__GOAL OF THE EXERCISE__. Beginning with the first entry, restate the data word for word and leave out the images.

__Records drawn from a dataset__.
----
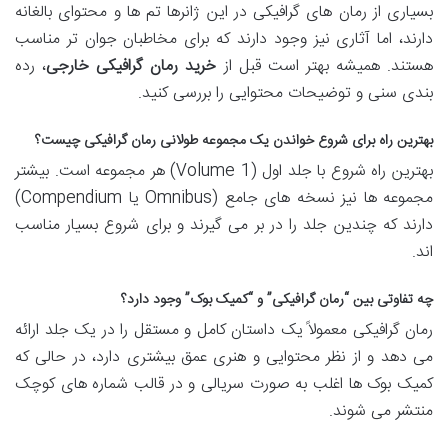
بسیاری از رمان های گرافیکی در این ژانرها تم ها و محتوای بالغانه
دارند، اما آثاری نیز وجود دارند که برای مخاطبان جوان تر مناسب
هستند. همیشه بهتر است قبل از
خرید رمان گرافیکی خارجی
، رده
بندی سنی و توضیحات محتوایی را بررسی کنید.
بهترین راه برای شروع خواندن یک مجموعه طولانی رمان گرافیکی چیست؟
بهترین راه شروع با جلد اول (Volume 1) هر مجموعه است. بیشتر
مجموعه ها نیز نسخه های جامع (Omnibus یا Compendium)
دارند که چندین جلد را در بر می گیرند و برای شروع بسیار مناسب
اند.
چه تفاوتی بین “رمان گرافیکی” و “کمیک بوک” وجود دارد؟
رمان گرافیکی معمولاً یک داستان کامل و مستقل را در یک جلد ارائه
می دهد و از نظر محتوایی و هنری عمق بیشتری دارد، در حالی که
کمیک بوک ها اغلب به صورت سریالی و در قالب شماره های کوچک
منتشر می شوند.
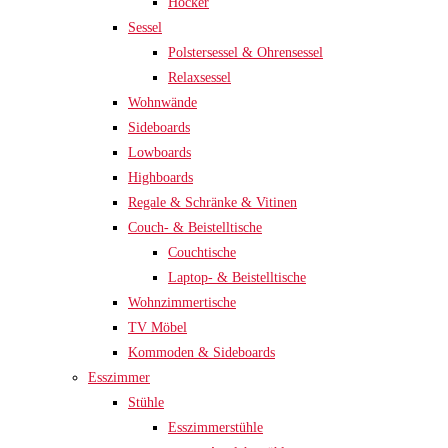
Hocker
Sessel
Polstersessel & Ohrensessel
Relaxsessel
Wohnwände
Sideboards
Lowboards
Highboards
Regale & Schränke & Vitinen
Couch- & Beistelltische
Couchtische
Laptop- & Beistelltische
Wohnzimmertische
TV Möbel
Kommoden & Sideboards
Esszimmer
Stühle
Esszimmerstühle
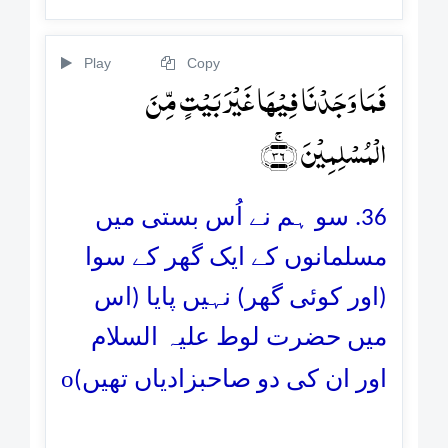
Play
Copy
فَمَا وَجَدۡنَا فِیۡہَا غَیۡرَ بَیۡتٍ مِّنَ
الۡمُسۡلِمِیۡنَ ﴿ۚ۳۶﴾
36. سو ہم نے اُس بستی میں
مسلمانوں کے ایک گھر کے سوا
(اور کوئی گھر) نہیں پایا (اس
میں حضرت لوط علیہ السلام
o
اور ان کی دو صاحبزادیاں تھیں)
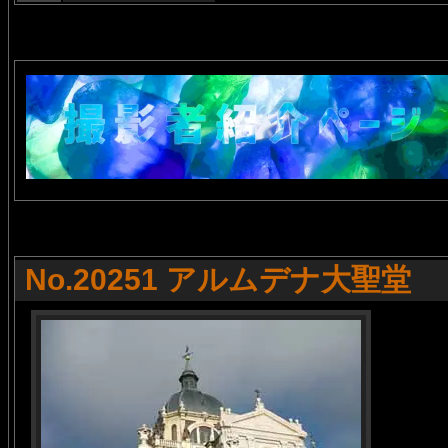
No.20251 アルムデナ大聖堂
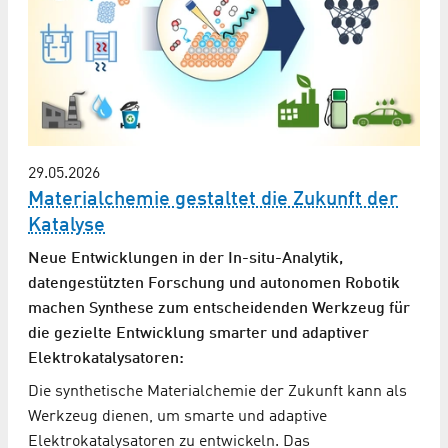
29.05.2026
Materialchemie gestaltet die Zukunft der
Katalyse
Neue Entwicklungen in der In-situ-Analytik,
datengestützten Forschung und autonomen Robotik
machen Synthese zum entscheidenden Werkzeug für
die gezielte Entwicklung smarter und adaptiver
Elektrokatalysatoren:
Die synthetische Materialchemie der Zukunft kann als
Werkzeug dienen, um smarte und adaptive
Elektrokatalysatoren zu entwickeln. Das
----
__WRITTEN REPLY__.
بسیاری از رمان های گرافیکی در این ژانرها تم ها و محتوای بالغانه
دارند، اما آثاری نیز وجود دارند که برای مخاطبان جوان تر مناسب
هستند. همیشه بهتر است قبل از
خرید رمان گرافیکی خارجی
، رده
بندی سنی و توضیحات محتوایی را بررسی کنید.
بهترین راه برای شروع خواندن یک مجموعه طولانی رمان گرافیکی چیست؟
بهترین راه شروع با جلد اول (Volume 1) هر مجموعه است. بیشتر
مجموعه ها نیز نسخه های جامع (Omnibus یا Compendium)
دارند که چندین جلد را در بر می گیرند و برای شروع بسیار مناسب
اند.
چه تفاوتی بین “رمان گرافیکی” و “کمیک بوک” وجود دارد؟
رمان گرافیکی معمولاً یک داستان کامل و مستقل را در یک جلد ارائه
می دهد و از نظر محتوایی و هنری عمق بیشتری دارد، در حالی که
کمیک بوک ها اغلب به صورت سریالی و در قالب شماره های کوچک
منتشر می شوند.
Hocker
Sessel
Polstersessel & Ohrensessel
Relaxsessel
Wohnwände
Sideboards
Lowboards
Highboards
Regale & Schränke & Vitinen
Couch- & Beistelltische
Couchtische
Laptop- & Beistelltische
Wohnzimmertische
TV Möbel
Kommoden & Sideboards
Esszimmer
Stühle
Esszimmerstühle
Play
Copy
فَمَا وَجَدۡنَا فِیۡہَا غَیۡرَ بَیۡتٍ مِّنَ
الۡمُسۡلِمِیۡنَ ﴿ۚ۳۶﴾
36. سو ہم نے اُس بستی میں
مسلمانوں کے ایک گھر کے سوا
(اور کوئی گھر) نہیں پایا (اس
میں حضرت لوط علیہ السلام
o
اور ان کی دو صاحبزادیاں تھیں)
No.20251 アルムデナ大聖堂
29.05.2026
Materialchemie gestaltet die Zukunft der
Katalyse
Neue Entwicklungen in der In-situ-Analytik,
datengestützten Forschung und autonomen Robotik
machen Synthese zum entscheidenden Werkzeug für
die gezielte Entwicklung smarter und adaptiver
Elektrokatalysatoren:
Die synthetische Materialchemie der Zukunft kann als
Werkzeug dienen, um smarte und adaptive
Elektrokatalysatoren zu entwickeln. Das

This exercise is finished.